Corner of Crown & Albion Streets, Surry Hills, NSW, Australia
Photo by Albert Chiu



The stained glass windows of CPC's auditorium.

Pastoral Letter 3rd October 2021

Pastor Steaven Cheung

“Who is my neighbour?”

This question from a Jewish lawyer was the beginning of one of the most evocative and impactful parables told by Jesus (Luke 10). As I’ve reflected on this question, I’ve noticed that while the story of Christ is deep in its description of justice and empathy, the question is deeply human. See, questioning the categories of who our ‘neighbours’ ought to be is not just a question of boundaries, but also trying to find the limit of God’s view of inclusion, and by extension, who deserves our concern and good will as followers of God.  

In the past two months, Xin Yu and I have been challenged by this question. As we’ve not been able to advance the depth of our relationships with our church family as much as we would have like, we’ve felt God challenge us to consider who God has placed within our circle of life. The question we asked was, ‘what if we took this opportunity to get to know our literal neighbours and see if God opens up doors to serve them?’. We started to speak with our neighbours, asking them for their stories and opened opportunities for friendship.  
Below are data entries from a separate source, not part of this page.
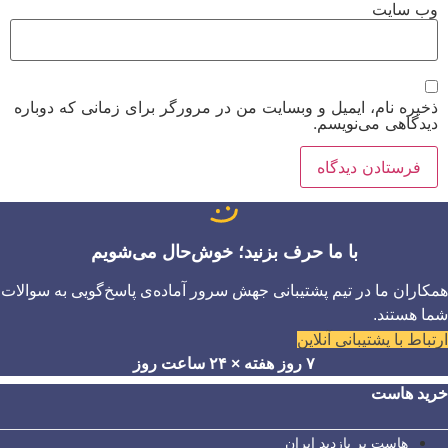
وب‌ سایت
ذخیره نام، ایمیل و وبسایت من در مرورگر برای زمانی که دوباره
دیدگاهی می‌نویسم.
با ما حرف بزنید؛ خوش‌حال می‌شویم
همکاران ما در تیم پشتیبانی جهش سرور آماده‌ی پاسخ‌گویی به سوالات
شما هستند.
ارتباط با پشتیبانی آنلاین
۷ روز هفته × ۲۴ ساعت روز
خرید هاست
هاست پر بازدید ایران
What we’ve experienced has been nothing but a blessing for us. We’ve met and been able to build friendships with people of different ages, cultures, ethnicities, sexual identities and life experiences. I’ve been able to pray for some of them, encourage them during difficult days and laugh during the good ones.

One such neighbour of mine used to go to church, but had just gone through a season of deep discouragement in faith, mental health, marriage and family. We started running with one another, making it a ritual to share and pray with one another. I see that as an example of seeing God use me ‘in the wild’. The Spirit was already working in his heart, but I was given the privilege of being a part of his healing.  By trying to find avenues to be obedient to God in our present circumstance, we’ve been blessed deeply by the amount of doors being opened for us to minister to our local community.  

Who is my neighbour?  

The parable Jesus uses to reply to that question is that to be neighbourly is to learn to serve and love people regardless of the gaps between us. The moral of the story is designed to challenge our perception of who we should love and advocate for. God’s love for His creation has NO limits, He is perpetually at work within the world around us, if we would only try and see it.  

Sometimes moments of challenge and fear can cause us to retreat into our shells, and cause our concern for our neighbours to shrink. But it’s these moments where God calls us to be even more bold in our courage and love for those around us. To show them the light of Christ outside of the church building itself. Can I just encourage you, as Sydney opens up again, to consider how you can love your neighbour deeper in the coming week, months and years. To ask of God, “who is MY neighbour? And how can I join in your ministry for them?”


一位猶太律法師提出的這個問題是耶穌所講的最令人回味和影響最大的比喻之一的開始(路加福音 10)。當我反思這個問題時,我注意到雖然基督的故事對正義和同情心的描述很深,但這個問題卻是非常人性化。質疑如何區分我們的“鄰舍”應該是誰,不僅僅是一個界限的問題,而且還是試圖找出上帝看“鄰舍”涵括之限度,推而廣之,作為上帝的跟隨者,看看誰是值得我們的關懷和善待。

在過去的兩個月裡,我和我太太都被這個問題所困擾。 由於我們未能像我們希望的那樣推進我們與教會這個家有更深的關係,我們感到上帝在挑戰我們去思考上帝把誰安置在我們的生活圈子裡。 我們問的問題是,“如果我們藉此機會認識我們真正的鄰舍,看看上帝是否為他們敞開大門讓我們去服侍呢?”。我們開始與我們的鄰居交談,問他們的故事,並打開了建立友誼的機會。